▸ Brief: Figure out how many lines of the material below contain the word "source". Answer with the number only.
Segment Start: Provided entries
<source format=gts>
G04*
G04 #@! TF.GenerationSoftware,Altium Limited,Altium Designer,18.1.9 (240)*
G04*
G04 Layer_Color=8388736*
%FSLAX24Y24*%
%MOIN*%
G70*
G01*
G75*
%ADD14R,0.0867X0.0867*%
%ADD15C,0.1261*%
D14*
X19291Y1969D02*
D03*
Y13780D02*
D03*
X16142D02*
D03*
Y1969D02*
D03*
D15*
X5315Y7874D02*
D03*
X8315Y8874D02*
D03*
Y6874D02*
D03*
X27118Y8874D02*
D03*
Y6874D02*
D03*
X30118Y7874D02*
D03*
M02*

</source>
Segment End: Provided entries
Segment Start: Provided entries
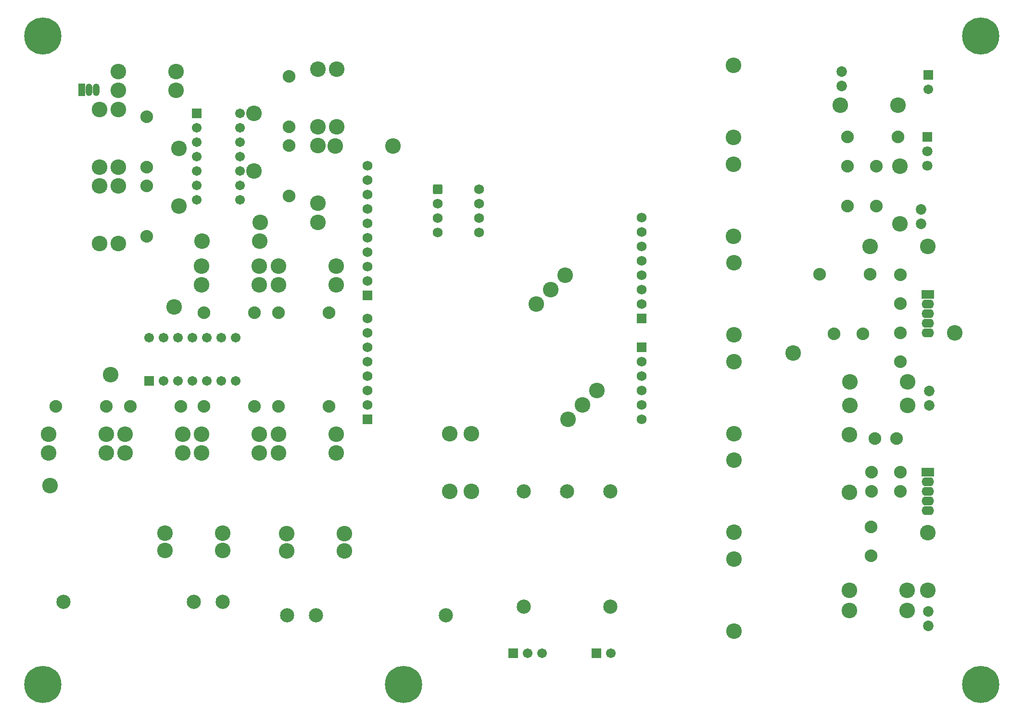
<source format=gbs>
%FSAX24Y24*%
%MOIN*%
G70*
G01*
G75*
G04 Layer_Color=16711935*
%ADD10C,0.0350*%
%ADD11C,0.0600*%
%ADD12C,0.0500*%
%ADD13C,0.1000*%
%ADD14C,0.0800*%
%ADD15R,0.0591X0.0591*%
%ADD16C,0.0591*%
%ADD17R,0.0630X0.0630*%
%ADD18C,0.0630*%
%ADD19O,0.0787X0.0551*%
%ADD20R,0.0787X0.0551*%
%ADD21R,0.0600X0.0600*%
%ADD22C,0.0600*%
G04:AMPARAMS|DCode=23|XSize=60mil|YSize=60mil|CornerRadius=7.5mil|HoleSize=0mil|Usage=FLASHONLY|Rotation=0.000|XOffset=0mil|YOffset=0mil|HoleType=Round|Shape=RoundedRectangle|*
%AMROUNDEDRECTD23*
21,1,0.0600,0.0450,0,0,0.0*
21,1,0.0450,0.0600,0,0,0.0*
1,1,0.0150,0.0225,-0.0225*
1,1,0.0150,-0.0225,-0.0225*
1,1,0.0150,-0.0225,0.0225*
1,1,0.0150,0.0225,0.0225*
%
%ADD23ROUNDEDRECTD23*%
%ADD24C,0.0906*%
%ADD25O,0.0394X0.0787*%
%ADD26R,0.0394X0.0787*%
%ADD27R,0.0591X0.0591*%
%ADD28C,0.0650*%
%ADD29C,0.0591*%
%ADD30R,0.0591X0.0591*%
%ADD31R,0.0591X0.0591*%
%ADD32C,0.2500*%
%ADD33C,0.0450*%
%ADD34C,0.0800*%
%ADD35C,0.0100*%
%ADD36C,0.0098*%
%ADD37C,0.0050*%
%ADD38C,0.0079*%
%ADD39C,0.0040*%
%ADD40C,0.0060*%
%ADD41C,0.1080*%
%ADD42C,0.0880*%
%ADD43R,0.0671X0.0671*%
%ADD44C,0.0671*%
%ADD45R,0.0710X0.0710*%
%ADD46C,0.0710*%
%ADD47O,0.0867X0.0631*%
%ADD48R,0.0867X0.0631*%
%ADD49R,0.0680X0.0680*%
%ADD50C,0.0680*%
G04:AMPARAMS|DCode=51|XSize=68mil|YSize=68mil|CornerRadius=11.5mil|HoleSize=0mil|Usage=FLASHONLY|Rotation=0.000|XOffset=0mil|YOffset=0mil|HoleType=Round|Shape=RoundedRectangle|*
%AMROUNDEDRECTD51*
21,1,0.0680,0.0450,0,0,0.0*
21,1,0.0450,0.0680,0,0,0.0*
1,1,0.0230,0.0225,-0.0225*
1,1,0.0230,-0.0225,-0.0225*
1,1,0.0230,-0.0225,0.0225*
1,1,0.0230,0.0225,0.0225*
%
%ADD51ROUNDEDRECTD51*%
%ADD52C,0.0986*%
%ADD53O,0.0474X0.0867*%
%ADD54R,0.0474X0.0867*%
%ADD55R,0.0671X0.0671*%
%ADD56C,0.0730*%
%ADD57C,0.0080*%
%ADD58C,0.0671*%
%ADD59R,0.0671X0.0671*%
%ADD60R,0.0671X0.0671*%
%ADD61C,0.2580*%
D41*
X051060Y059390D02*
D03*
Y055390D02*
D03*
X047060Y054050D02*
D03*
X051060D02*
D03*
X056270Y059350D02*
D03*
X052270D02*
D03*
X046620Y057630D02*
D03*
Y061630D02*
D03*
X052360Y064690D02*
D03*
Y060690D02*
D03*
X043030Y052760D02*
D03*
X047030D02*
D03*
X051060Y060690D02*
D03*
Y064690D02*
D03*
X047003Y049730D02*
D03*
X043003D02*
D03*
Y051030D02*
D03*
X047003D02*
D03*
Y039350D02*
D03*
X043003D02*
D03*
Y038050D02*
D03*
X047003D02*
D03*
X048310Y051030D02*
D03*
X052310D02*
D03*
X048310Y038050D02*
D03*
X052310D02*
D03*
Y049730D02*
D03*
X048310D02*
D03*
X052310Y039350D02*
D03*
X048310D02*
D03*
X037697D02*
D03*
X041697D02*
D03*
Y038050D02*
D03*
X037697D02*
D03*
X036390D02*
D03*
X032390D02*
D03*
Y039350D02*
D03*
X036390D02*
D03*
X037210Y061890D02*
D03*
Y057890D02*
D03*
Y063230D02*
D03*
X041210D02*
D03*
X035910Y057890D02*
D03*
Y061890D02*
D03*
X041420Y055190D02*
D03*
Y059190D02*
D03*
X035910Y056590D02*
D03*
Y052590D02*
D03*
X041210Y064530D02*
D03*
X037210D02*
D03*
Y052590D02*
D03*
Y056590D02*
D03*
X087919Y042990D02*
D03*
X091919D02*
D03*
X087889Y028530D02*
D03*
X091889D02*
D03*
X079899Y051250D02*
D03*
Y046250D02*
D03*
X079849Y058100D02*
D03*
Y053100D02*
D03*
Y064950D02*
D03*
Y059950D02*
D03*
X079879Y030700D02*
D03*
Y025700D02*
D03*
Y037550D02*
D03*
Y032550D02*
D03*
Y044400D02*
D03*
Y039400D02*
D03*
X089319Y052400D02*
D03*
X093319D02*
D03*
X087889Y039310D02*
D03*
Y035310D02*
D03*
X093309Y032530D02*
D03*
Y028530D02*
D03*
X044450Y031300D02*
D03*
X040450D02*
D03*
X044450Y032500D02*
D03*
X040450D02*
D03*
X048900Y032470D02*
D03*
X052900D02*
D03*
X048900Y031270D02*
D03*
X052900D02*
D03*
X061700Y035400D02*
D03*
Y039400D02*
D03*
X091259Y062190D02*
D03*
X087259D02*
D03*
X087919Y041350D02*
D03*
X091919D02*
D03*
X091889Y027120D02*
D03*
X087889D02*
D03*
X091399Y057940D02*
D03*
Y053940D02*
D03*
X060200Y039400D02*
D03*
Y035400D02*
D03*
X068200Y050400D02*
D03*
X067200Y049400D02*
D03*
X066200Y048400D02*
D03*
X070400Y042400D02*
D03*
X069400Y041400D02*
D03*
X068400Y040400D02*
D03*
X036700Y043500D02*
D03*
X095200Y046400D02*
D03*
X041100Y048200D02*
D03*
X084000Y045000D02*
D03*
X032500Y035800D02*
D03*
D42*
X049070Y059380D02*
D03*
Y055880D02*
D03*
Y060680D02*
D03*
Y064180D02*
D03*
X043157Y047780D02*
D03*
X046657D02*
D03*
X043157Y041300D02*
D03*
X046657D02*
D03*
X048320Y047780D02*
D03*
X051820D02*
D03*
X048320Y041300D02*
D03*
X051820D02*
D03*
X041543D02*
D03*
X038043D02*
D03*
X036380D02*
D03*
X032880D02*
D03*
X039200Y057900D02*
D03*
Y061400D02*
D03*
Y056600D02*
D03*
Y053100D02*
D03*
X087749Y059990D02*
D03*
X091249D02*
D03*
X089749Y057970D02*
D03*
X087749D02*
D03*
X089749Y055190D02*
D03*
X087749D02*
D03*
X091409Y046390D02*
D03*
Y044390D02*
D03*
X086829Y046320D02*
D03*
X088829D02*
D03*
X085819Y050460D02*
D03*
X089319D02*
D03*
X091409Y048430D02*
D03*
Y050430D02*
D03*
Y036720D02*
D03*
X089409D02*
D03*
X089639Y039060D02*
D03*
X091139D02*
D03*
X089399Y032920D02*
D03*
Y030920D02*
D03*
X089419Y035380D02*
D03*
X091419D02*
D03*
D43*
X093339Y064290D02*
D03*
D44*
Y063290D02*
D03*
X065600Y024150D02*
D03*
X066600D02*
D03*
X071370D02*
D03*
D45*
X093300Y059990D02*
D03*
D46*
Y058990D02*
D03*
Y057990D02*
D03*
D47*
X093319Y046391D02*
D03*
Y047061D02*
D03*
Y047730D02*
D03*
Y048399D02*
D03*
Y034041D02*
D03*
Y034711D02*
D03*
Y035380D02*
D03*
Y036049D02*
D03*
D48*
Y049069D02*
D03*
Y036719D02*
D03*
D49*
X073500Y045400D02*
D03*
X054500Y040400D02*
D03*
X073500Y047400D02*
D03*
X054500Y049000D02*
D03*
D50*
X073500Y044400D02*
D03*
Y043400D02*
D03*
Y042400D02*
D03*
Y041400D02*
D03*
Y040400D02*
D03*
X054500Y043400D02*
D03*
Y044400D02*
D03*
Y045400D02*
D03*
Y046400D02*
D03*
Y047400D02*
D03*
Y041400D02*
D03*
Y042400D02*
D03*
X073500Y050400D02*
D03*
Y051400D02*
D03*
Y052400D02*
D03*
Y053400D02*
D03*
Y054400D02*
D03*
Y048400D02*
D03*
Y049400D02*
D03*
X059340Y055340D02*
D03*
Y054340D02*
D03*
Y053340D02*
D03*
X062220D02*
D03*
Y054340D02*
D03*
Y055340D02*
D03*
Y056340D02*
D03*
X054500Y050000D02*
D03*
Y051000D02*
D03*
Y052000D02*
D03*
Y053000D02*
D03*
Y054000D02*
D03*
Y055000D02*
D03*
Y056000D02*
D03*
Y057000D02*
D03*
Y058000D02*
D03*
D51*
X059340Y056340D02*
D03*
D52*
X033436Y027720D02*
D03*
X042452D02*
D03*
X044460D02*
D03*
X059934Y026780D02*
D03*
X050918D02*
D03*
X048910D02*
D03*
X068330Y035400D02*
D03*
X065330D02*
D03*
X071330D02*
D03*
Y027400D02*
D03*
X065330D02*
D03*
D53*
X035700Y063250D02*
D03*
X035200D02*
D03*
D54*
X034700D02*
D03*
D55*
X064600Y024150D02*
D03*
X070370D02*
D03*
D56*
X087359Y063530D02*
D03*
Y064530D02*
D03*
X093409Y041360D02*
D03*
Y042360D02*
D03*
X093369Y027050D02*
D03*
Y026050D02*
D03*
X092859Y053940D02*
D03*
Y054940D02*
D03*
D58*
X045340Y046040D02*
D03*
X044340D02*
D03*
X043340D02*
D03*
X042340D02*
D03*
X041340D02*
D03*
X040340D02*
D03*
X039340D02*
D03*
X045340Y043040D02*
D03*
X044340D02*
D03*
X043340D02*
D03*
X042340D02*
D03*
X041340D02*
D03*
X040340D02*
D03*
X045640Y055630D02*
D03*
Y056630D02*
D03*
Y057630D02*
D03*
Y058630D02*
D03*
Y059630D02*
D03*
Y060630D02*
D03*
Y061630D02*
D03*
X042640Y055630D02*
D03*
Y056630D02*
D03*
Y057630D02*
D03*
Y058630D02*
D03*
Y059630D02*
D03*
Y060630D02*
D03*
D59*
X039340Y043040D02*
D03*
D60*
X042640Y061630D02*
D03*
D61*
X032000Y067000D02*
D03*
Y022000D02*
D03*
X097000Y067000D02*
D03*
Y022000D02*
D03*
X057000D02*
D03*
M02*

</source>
Segment End: Provided entries
▸ Exercise answer: 4